### EXERCISE TASK A
List each party or alliance that the article on the Portuguese elections says gained seats, with the number of seats it picked up.

** START SELECTED PASSAGE **

In spite of a well-financed scare campaign, and a not very subtle effort by the European Union to load the dice in the October 4 Portuguese elections, the ruling right-wing Forward Portugal coalition lost its majority in Parliament, left parties garnered more than 50 percent of the vote, and the austerity policies that have paralyzed the country for four years took a major hit.
This article is a joint publication of TheNation.com and Foreign Policy In Focus.
Along with last month’s Greek election, it was two in a row for the European left.
While most the mainstream media touted the election as a victory for Prime Minister Passos Coelho’s Social Democratic Party/Popular Party coalition, the rightist alliance dropped from 50.4 percent in the 2011 election to 38.4 percent, losing 28 seats. In contrast, the center-left Socialist Party picked up 11 seats, the Communist/Green alliance 1 seat, and the Left Bloc 13 seats. All in all, the left went from 40 percent of the vote in 2011 to a little over 50 percent in 2015.

** END SELECTED PASSAGE **

### EXERCISE TASK B
In the listing, reproduce the stretch from the line containing "order: Diptera" through the end of the listing, switching "phylum" to "division" and leaving everything else unchanged. Omit the pictures.

** START DATA FOR THE TASK **

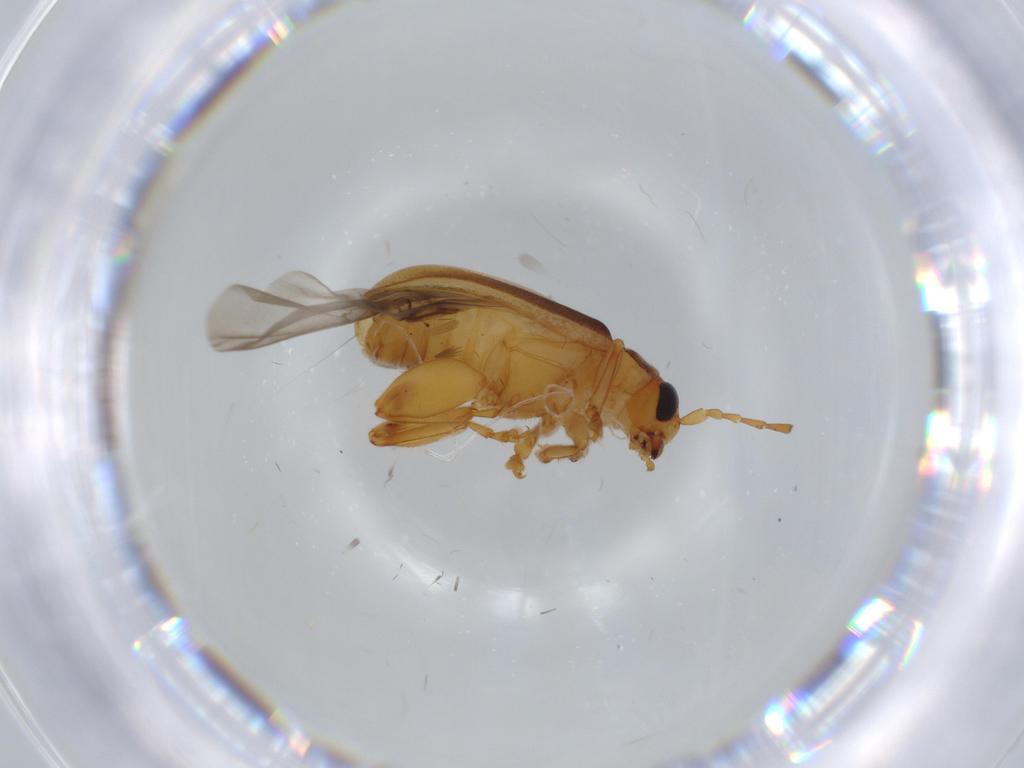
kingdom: Animalia
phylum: Arthropoda
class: Insecta
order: Coleoptera
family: Chrysomelidae
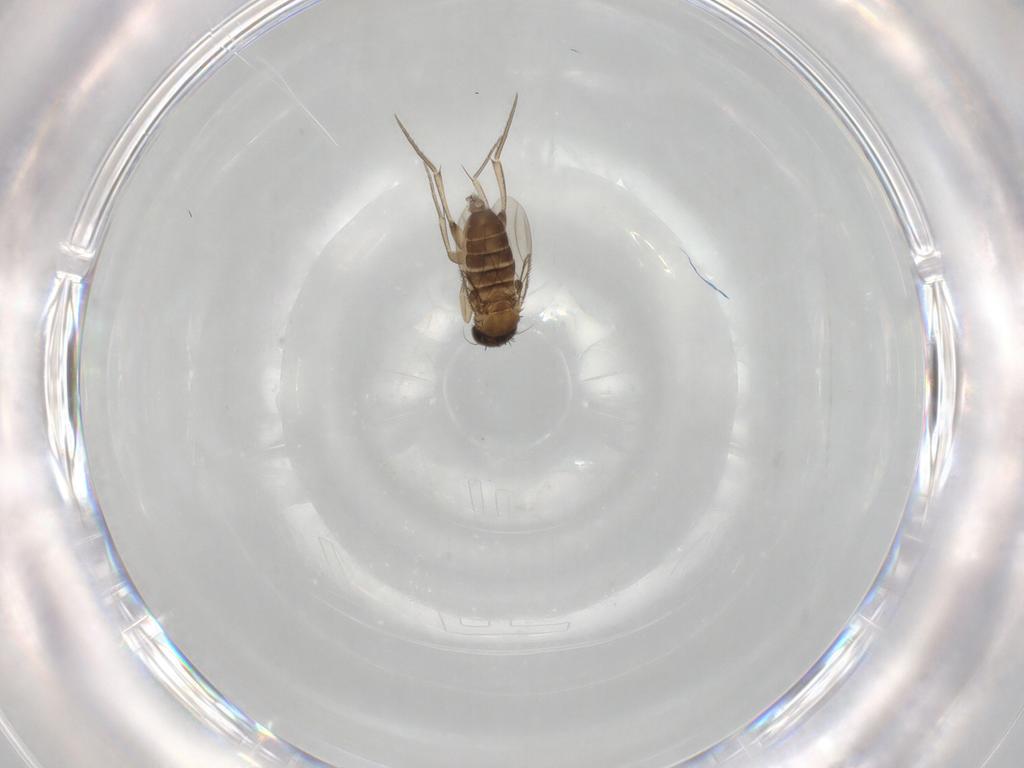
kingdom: Animalia
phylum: Arthropoda
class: Insecta
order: Diptera
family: Phoridae
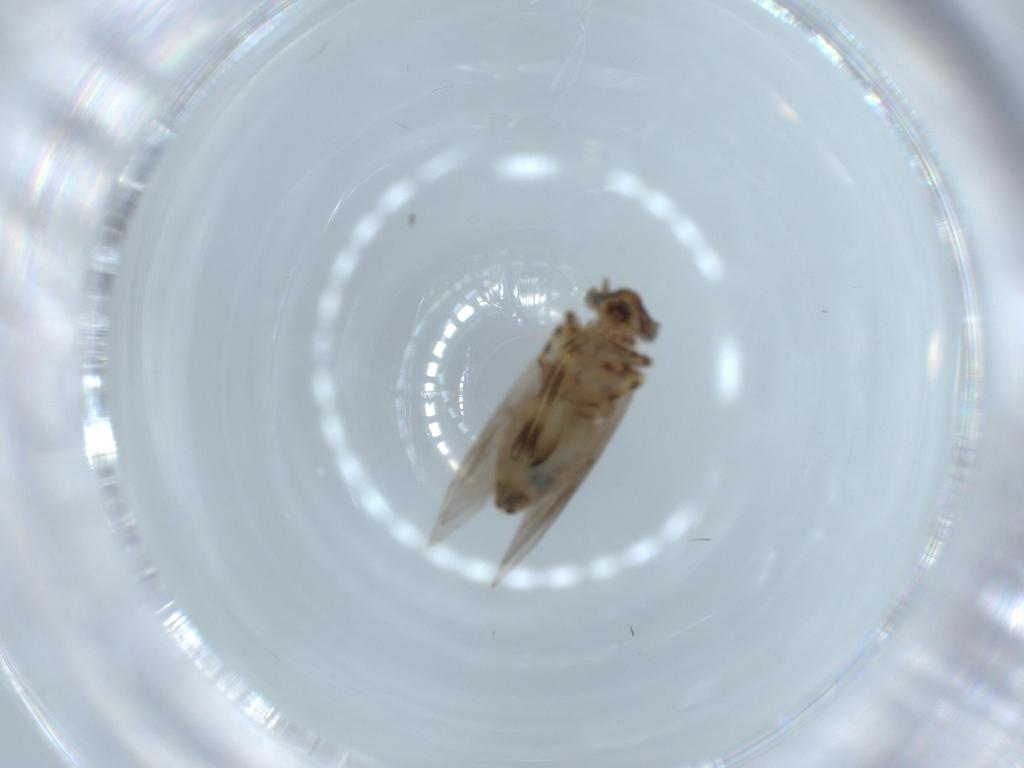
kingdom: Animalia
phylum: Arthropoda
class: Insecta
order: Psocodea
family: Lepidopsocidae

** END DATA FOR THE TASK **

### FULL ANSWER A
Socialist Party: 11 seats
Communist/Green alliance: 1 seat
Left Bloc: 13 seats

### FULL ANSWER B
order: Diptera
family: Phoridae
kingdom: Animalia
division: Arthropoda
class: Insecta
order: Psocodea
family: Lepidopsocidae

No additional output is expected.